Bitcoin Mining Farms Lose Government Subsidies in Norway

Bitcoin Mining Farms Lose Government Subsidies in Norway

Crypto industry in Norway has been dealt a huge blow as the government moved to halt the electricity subsidies for the bitcoin mining companies. According to local media, the new state budget states that, starting from January 1st, crypto miners will have to pay the normal electricity tax.

Bitcoin mining will not be profitable

Currently, BTC mining enterprises with a capacity of more than 0.5 megawatts enjoy the electricity discount, alongside other power-intensive industries. This means that up until now, BTC miners were charged 0.48 øre per kilowatt. This amount will skyrocket to 16.58 øre from the turn of the year.
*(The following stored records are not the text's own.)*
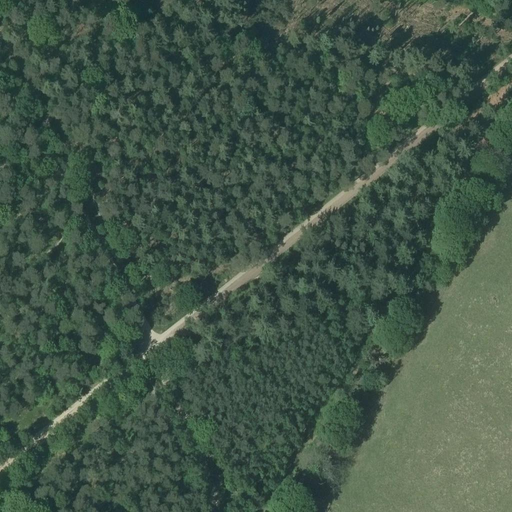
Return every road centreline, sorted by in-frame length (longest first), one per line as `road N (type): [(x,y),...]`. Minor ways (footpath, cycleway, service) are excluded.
road 1 (track): [(280,511),(293,461),(396,309),(511,99)]
road 2 (track): [(154,350),(511,64)]
road 3 (track): [(54,0),(475,93)]
road 4 (track): [(0,76),(154,350)]
road 5 (track): [(0,473),(154,350)]
road 6 (track): [(154,350),(215,511)]
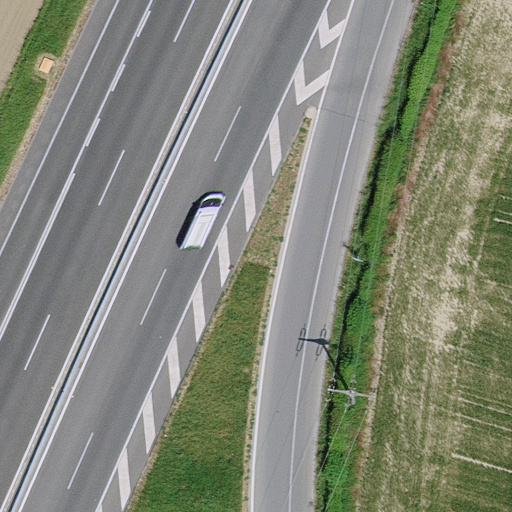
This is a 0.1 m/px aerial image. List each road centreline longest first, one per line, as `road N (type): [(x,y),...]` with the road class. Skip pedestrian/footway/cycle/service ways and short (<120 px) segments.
road 1 (motorway): [(57,511),(289,0)]
road 2 (motorway): [(272,511),(280,390),(304,247),(374,0)]
road 3 (motorway): [(107,185),(0,424)]
road 4 (motorway): [(193,0),(107,185)]
road 5 (motorway): [(107,185),(0,355)]
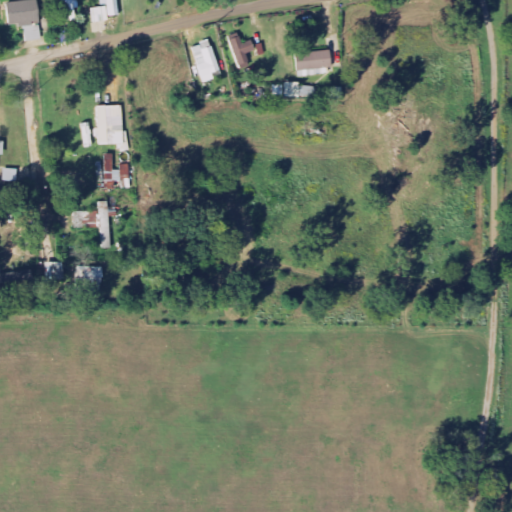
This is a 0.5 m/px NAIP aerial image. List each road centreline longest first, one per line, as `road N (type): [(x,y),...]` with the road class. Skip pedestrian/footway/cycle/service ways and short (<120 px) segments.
road 1 (residential): [(469,511),(489,392),(493,300),(494,56),(482,0)]
road 2 (residential): [(305,0),(0,67)]
road 3 (residential): [(27,61),(44,234)]
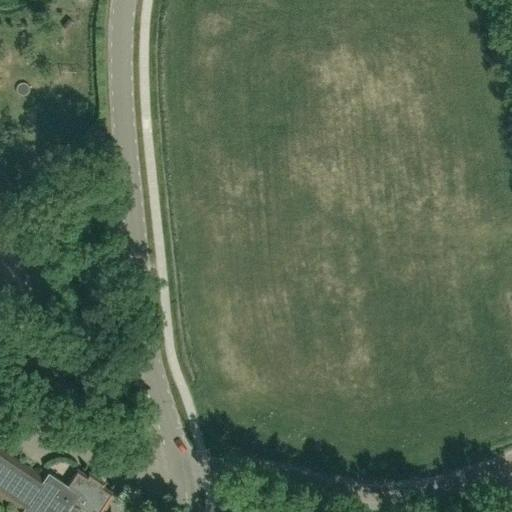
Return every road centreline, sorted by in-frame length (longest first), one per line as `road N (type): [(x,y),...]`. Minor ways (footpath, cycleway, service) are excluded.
road 1 (tertiary): [(183,470),(152,371),(133,226),(120,54),(126,0)]
road 2 (tertiary): [(511,462),(428,491),(385,496),(247,466),(218,468)]
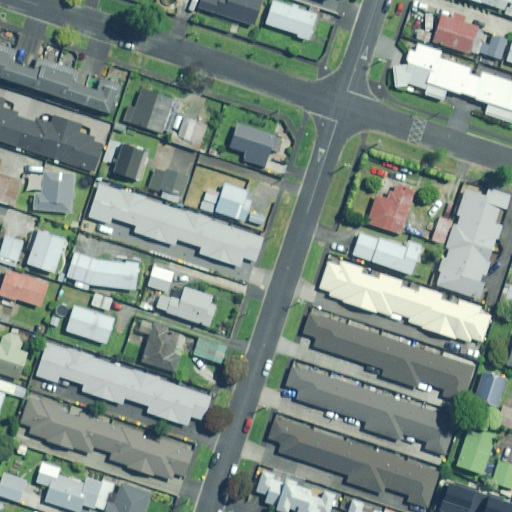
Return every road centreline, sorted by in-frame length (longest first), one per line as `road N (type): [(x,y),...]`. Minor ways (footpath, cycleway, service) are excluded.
road 1 (residential): [(210,511),(342,105)]
road 2 (residential): [(20,0),(342,105)]
road 3 (residential): [(342,105),(511,162)]
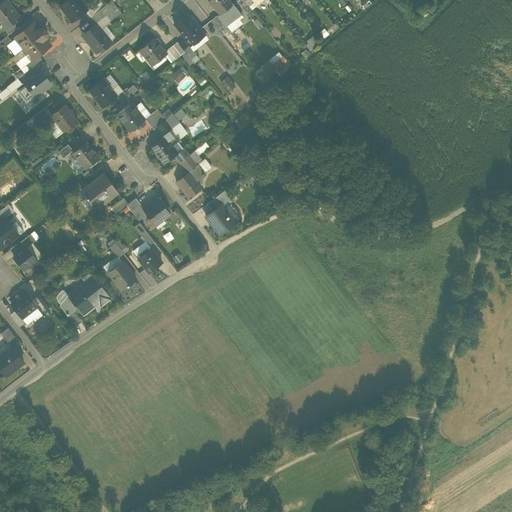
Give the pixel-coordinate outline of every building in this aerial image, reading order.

Speaking to Forbes, German-based mining copmany Northern Bitcoin said that the average cost of BTC mining in Norway is $7,700 per coin, almost twice as much as bitcoin is currently worth. The firm has revealed that China remains the cheapest country to mine bitcoin, with an average cost of $3,100. However, mining one BTC coin can cost as much as $10,000 in Australia.

Norwegian parliament member and environmentalist Lars Haltbrekken even claimed that, “Norway can not continue to provide huge tax incentives for the most dirty form of cryptographic output as bitcoin. It requires a lot of energy and generates large greenhouse gas emissions globally.“

Norwegian crypto industry is fuming

Needless to say, Norwegian crypto aficionados were not happy about the news. Roger Schjerva, chief economist of tech industry body ICT Norway said that, “This is shocking. Budgets have changed framework conditions without discussion, consultation or dialogue with the industry. Norway scores high on rankings of political stability and predictable framework conditions, but now the government is gambling with this credibility.“

Kryptovault spokesperson Gjermund Hagasæter added that, “If this is correct, it will be a complete disaster for the cryptocurrency industry in Norway. This gives a terrible signal to foreigners that are thinking of investing in Norway.“

Nonetheless, there are some in the blockchain industry who agree with the move. Jon Ramvi, CEO of blockchain advisory group Blockchangers, was quoted as saying that, “Less mining in Norway will reduce the prices of electricity for companies and people residing in Norway, meaning that we reap the benefits of these resources locally instead of giving it away to Bitcoin miners.

The recent freefall of bitcoin prices, coupled with the anti-crypto policy seems sure to make Norway an unwelcoming territory for crypto miners. The prolonged bear market has seen even the biggest mining farms struggle. Earlier this week, the US crypto mining giant Giga Watt declared bankruptcy. Coindesk revealed it still owes over $7 million for its biggest creditors.